__What to do__:
Among the entries below, find the lines with the word "each" and copy them.

(Collection entries)
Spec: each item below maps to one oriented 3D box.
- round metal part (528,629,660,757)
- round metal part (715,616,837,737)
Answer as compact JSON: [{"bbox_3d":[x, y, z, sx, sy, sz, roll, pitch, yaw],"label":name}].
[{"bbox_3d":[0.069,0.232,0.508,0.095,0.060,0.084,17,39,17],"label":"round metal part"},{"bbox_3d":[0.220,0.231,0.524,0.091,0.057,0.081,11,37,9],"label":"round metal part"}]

---

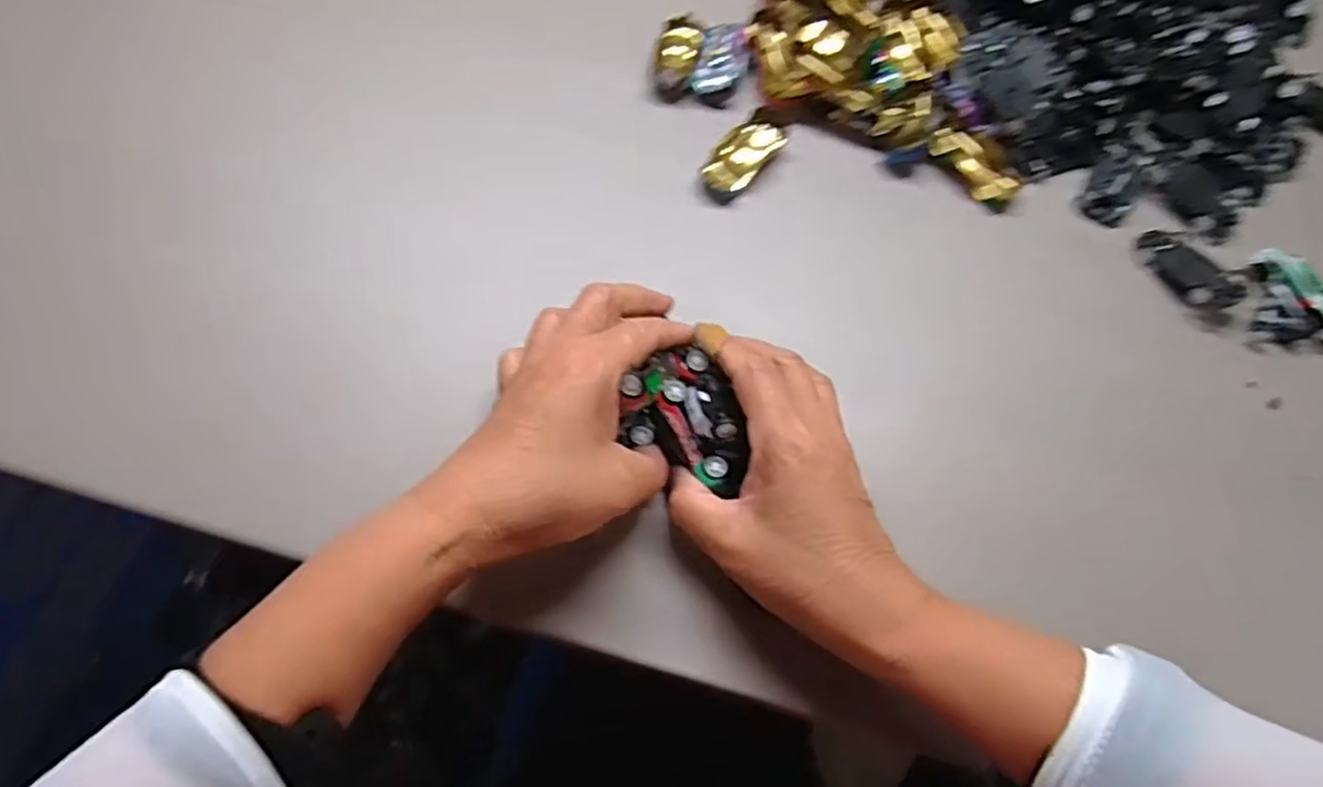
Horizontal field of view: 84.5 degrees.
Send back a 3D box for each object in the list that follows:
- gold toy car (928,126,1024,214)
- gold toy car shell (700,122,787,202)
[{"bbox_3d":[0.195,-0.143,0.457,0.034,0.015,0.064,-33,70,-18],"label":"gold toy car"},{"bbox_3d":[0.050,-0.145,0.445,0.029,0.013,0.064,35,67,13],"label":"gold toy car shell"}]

__Answer__:
Spec: each item below maps to one oriented 3D box.
Send back a 3D box for each object in the list that follows:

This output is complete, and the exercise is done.